Ibn Salam fell ill. The healer regained his strength, but Ibn Salam does not listen to the healer’s advice. The body, exhausted by the “first disease, the second disease transmitted to the wind.” The soul of Ibn Salam “got rid of worldly torments”.
The saddened Laili mourns for him, although she has found the desired freedom. But, mourning for the deceased, in her heart she remembers her beloved. According to the custom of the Arabs, Leili remained alone in her tent, because now she must stay at home for two years, without showing her face to anyone. She got rid of boring visitors, and, alas, now she has a legitimate reason for sobbing. But Laili mourns another grief – separation from her beloved. She prays: “Lord, connect me with my light,
In days of leaf fall, blood drops flow from the leaves, the “face of the garden” turns yellow. Laili fell ill. As if from a high altar fell “into the well of disease.” She alone “swallowed a grief” and is now ready to part with her soul. Leyli knows one thing: Majnun will come to her grave. Saying goodbye to the mother, the dying man leaves Majnun in her care.

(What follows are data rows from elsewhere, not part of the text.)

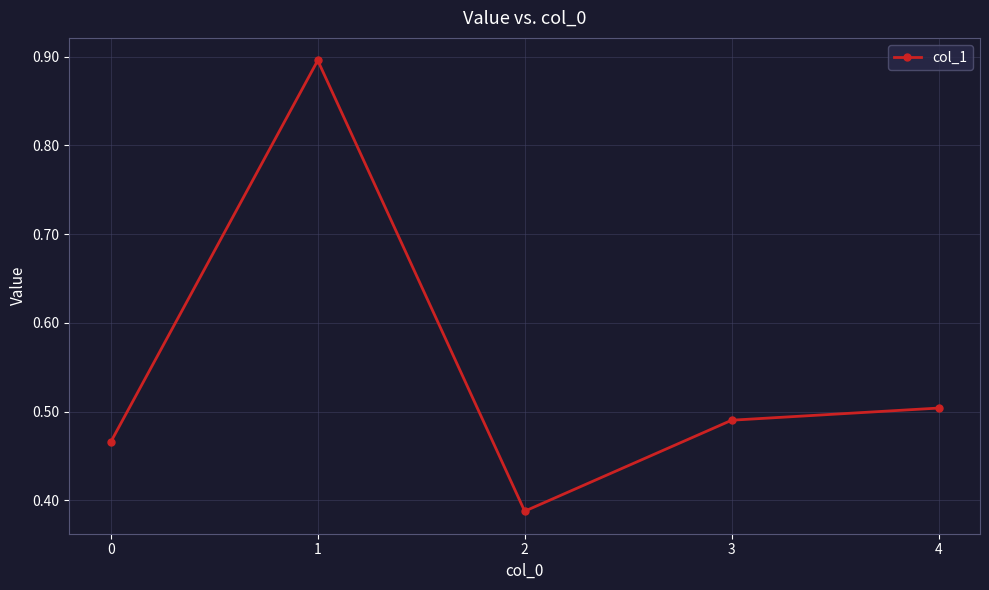

Count the number of categories in the chart.

5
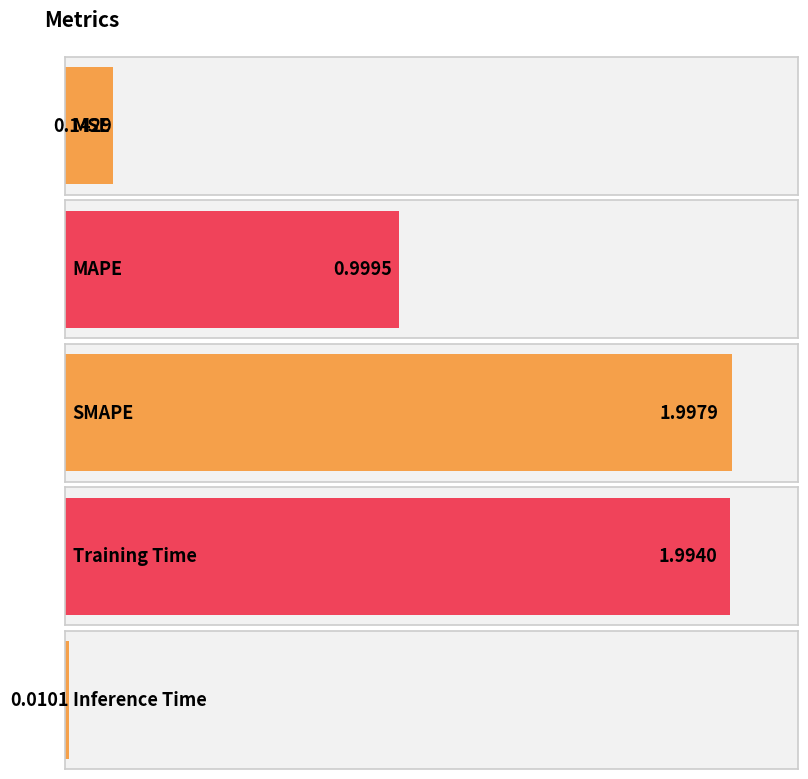

The chart shows a value of 2.0 at SMAPE. True or false?

True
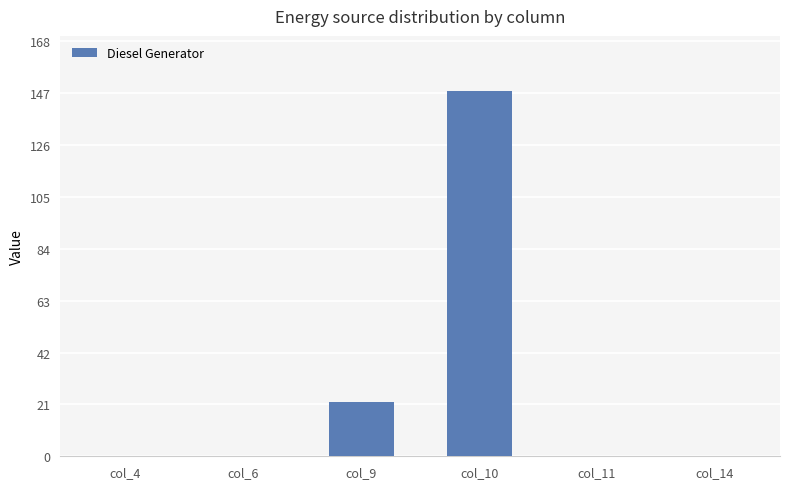

Reading left to right, transcribe all the data shown in this chart.

0	0	22	148	0	0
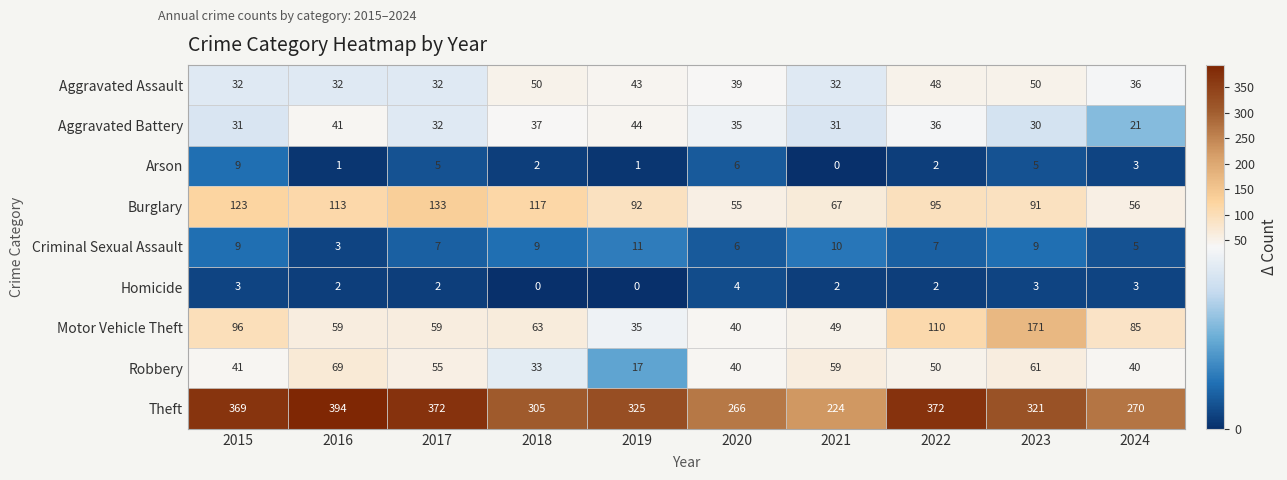

At which category is the sum across all series the highest?

2023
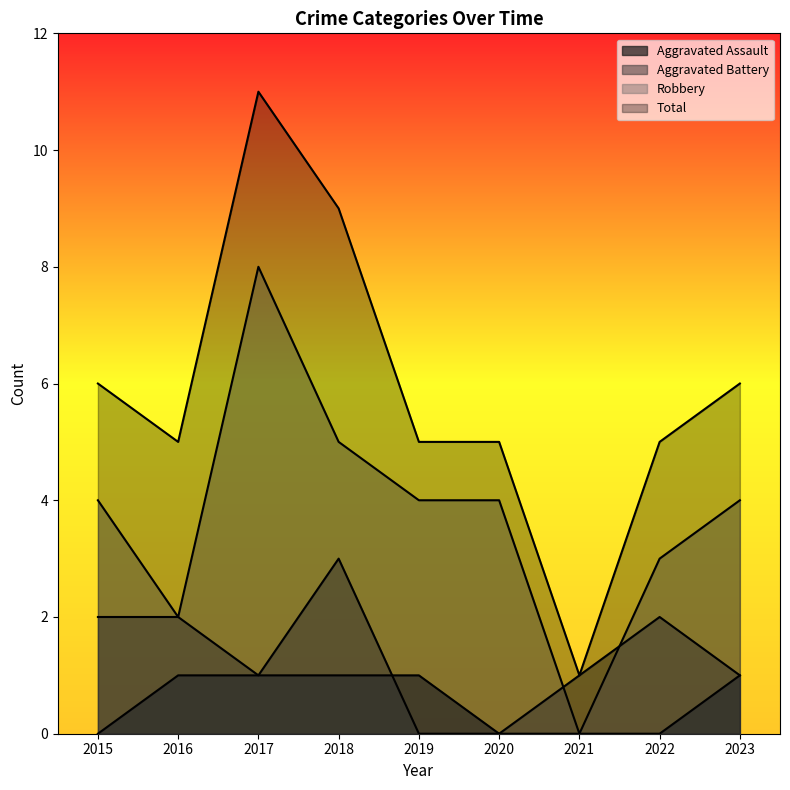

What is the minimum value for Total?

1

Tears Majnun over the grave of Leili inexhaustible, as if a rain poured from the dark clouds. He is spinning in a mad dance and composes poetry about eternal separation, But “soon, soon, soon,” Allah will connect him with the departed. Only two or three days he lived Majnun so that “death is better than that life.” He dies, embracing the lover’s grave. His decayed bones are guarded for a long time by faithful wolves, the Majnun tribe learns of his death. After mourning the sufferers, the Arabs bury him next to Leyli and break the flower garden around the graves. Here come in love, here the sufferers are healed of illnesses and sorrows.